Three minutes later he goes for a 7-Up. Before long he's eating French fries, hamburgers and chocolate chip cookies.
So much for a snack.
BEN AND JERRY'S
Crazy as it sounds, Sigrid Ekran packed a pint of Ben and Jerry's ice cream in her Nikolai drop bags. The 28-year-old Norwegian craves Chocolate Fudge Brownie after traveling hundreds of miles on a dog sled.
This year she packed Cherry Garcia. But with temperatures reaching the high 30s, it turned to soup. She hoped the store in Nikolai might have a replacement to satisfy her craving.
"Do they have Ben and Jerry's here?" she asked a checker. "Mine melted."
No luck there. So miles down the trail, she settled for Takotna's juicy steak, pepperoni pizza and buttered pancakes.
Ekran got the ice cream idea from Fairbanks musher Brent Sass, who put Ben and Jerry's in his Yukon Quest dog drops.
"You burn a lot of calories (racing), and ice cream is full of them," he said. "We eat ice cream all the time, so why not eat it on the trail?"
In Takotna, Ekran put her ice cream habit on hold, settling for a salad.
"You know Sigrid, lettuce has no calories," four-time Iditarod champion Jeff King advised.
"Yeah, but I was just craving salad," she said.
Before Ekran ran her first Iditarod last year, she followed the trail twice to update the Web site of Team Norway, a collection of Norwegian mushers headed by two-time champion Robert Sorlie and one of this year's top contenders, Kjetil Backen.
Takotna quickly became her favorite place.
Ekran took her 24-hour layover here as a rookie, but this year's schedule, like that of Backen, was to 24 in Cripple. Warm weather changed her plan, so she hunkered down along the Takotna River.
"It wasn't a hard choice," she said. "You have hot water, all kinds of food and pie. Yeah, it's just heaven being in Takotna."
COLD TURKEY
All 65-year-old Louis Nelson wanted was a smoke. His McGrath to Takotna run was one of the toughest he's ever experienced -- and not because of the moguls.
"I was dying for a cigarette," Nelson said. "I was thinking, 'Buy a pack here.' Then I thought, 'Oh no. I promised myself I would do the Iditarod without a cigarette.' "
Nelson smoked for 10 years until a month ago when he gave up his addiction for his wife, Lulu. Though a pack lasted Nelson three days, the smoke was too much for her.

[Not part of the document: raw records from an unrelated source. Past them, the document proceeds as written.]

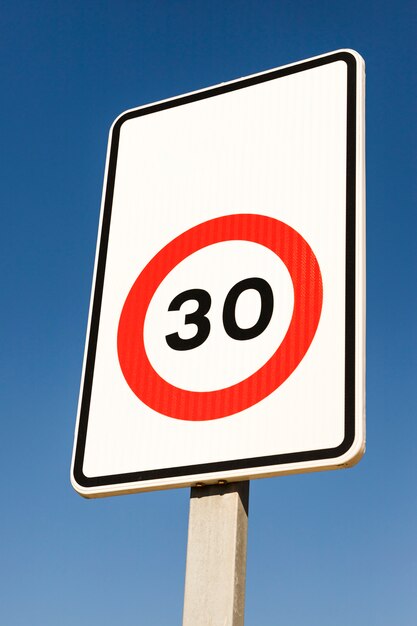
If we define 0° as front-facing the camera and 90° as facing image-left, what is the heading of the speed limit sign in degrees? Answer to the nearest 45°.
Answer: approximately 45°
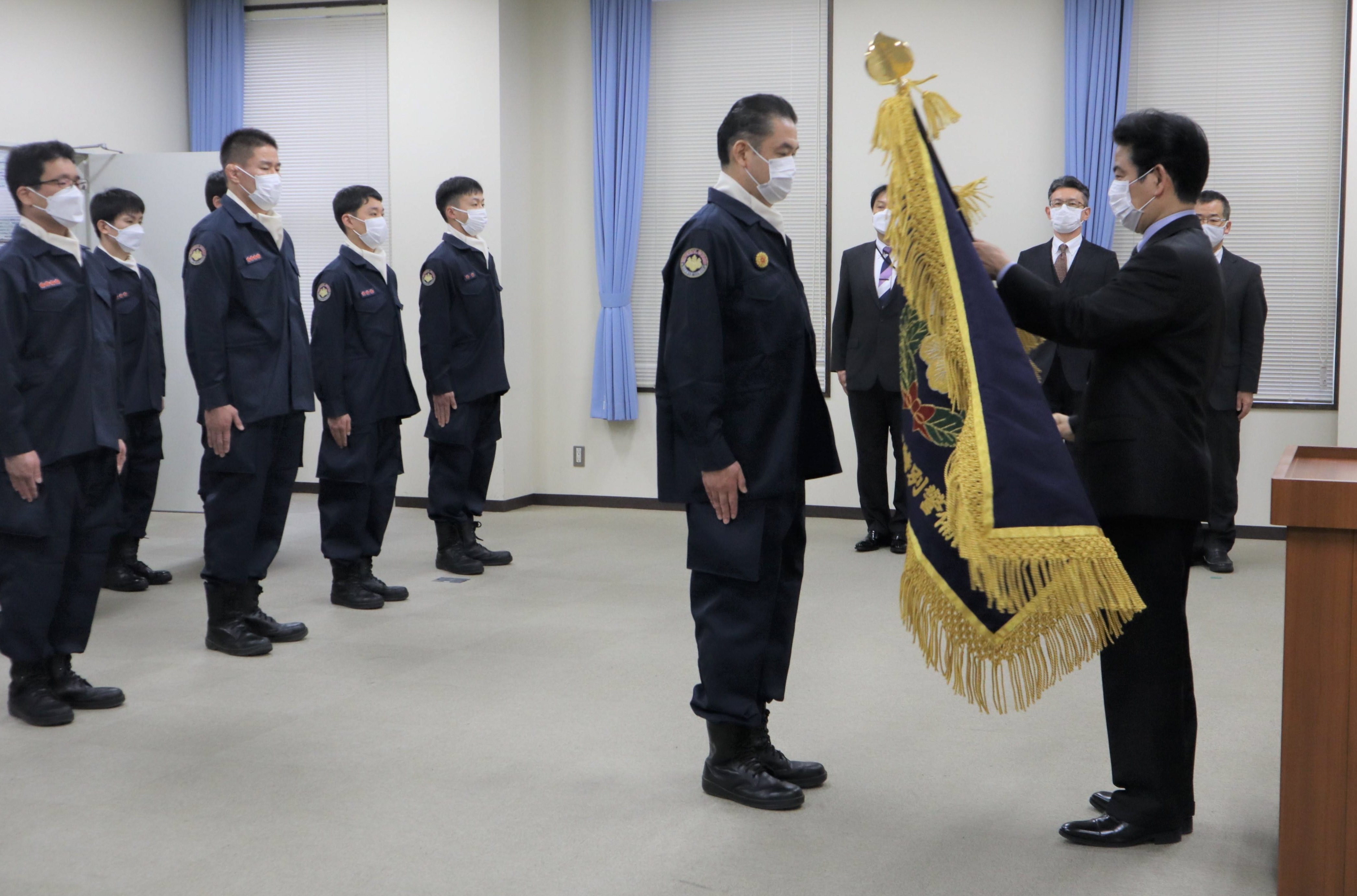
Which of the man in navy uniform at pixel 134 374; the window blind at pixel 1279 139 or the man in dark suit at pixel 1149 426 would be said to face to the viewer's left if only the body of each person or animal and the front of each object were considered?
the man in dark suit

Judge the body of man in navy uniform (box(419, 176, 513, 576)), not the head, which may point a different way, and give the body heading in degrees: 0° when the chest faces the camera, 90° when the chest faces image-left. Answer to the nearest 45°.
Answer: approximately 315°

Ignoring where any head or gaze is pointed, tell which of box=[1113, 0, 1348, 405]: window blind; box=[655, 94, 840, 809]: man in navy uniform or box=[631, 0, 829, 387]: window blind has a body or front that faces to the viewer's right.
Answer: the man in navy uniform

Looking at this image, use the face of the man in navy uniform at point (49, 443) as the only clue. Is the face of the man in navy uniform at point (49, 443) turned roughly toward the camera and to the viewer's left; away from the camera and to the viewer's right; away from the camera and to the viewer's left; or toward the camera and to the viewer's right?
toward the camera and to the viewer's right

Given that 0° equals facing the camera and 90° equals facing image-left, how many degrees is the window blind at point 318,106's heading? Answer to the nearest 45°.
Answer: approximately 0°

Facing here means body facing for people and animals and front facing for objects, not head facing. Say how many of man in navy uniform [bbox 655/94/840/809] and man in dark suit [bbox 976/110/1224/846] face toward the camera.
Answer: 0

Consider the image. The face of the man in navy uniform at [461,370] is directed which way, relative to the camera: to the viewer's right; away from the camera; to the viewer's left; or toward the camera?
to the viewer's right

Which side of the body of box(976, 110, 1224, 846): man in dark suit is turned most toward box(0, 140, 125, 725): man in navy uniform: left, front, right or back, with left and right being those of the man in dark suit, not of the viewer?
front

The time needed to train an Iditarod-caliber dog team has begun to wear on Nelson too, who's considering retiring from the race. This is his fourth Iditarod, and he rarely spends quality time with Lulu. Iditarod training always comes first.
"I'd be gone since daylight, have lunch, get back after dark," Nelson said. "Chop wood until 9-10 p.m., then the old lady would just sit at home and knit while she waited for me. She made a lot of socks."

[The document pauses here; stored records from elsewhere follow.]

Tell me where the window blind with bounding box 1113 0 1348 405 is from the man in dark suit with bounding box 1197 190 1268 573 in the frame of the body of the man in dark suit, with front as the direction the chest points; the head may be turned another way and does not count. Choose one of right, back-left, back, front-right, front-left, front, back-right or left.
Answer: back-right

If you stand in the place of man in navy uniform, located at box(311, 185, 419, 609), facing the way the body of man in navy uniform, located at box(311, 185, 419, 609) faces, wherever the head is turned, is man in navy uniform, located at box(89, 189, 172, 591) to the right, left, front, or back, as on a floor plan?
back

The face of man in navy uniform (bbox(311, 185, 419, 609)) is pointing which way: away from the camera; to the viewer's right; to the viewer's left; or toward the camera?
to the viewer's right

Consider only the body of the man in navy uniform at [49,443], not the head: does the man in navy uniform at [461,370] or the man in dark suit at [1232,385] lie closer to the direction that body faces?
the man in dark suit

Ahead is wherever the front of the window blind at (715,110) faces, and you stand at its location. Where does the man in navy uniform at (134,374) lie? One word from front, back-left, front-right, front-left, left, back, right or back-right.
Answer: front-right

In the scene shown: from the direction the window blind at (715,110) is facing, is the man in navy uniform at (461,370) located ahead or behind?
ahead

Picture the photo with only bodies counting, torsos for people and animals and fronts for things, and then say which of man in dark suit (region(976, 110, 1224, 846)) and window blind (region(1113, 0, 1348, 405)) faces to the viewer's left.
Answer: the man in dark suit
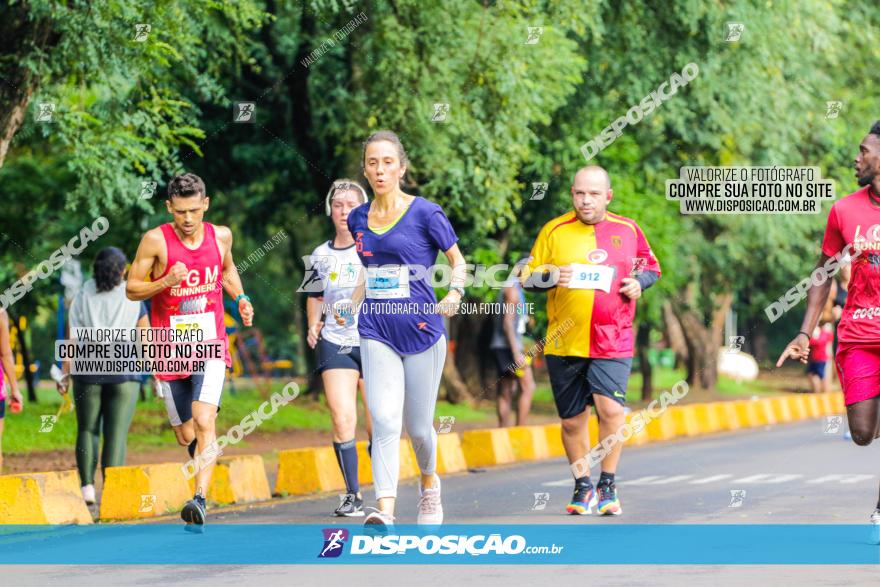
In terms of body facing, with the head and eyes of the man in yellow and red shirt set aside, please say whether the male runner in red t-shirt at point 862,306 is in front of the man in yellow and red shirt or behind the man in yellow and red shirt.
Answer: in front

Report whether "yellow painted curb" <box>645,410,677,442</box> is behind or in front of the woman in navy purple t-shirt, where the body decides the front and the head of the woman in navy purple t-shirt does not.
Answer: behind

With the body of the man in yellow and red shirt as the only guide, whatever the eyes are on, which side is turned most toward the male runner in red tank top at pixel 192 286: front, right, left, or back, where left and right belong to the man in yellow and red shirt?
right

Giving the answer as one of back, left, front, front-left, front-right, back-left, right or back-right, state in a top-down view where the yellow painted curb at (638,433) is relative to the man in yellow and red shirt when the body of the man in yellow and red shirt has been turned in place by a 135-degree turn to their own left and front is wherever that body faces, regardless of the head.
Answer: front-left

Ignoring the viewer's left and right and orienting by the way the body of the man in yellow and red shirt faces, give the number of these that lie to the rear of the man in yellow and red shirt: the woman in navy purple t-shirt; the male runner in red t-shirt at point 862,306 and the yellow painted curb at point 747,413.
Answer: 1

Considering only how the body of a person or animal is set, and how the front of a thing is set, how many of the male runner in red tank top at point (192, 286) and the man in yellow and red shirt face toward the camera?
2

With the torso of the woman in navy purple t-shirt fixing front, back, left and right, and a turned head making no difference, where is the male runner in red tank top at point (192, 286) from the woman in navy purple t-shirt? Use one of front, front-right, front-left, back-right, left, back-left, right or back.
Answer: right

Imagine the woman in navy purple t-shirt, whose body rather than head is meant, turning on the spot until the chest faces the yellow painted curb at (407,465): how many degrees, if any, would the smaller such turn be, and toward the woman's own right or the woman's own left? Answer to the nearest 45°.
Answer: approximately 135° to the woman's own right

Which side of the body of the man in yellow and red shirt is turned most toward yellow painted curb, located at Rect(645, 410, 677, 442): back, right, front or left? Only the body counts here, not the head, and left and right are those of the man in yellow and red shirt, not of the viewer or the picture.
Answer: back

Lulu made about 15 pairs for relatives as Christmas presents. She knits day in and day out.
"She's bored," Nelson said. "Well, maybe (this Iditarod) is enough for me."
Nelson sits in the Takotna checkpoint, taking his 24-hour layover, which he's done here all four races. He's always passed on the steak dinner, but this year is different. It might be the last time he stops in Takotna.
"Wonderful people run this place," Nelson said. "They would rather not see me go."
"You can't blow by," Sayer told him. "Have a cookie or steak."
"Give it to someone else," Nelson said.
"No, you should have that steak," Sayer insisted.
Nelson caved in. After all, who knows if he'll be back.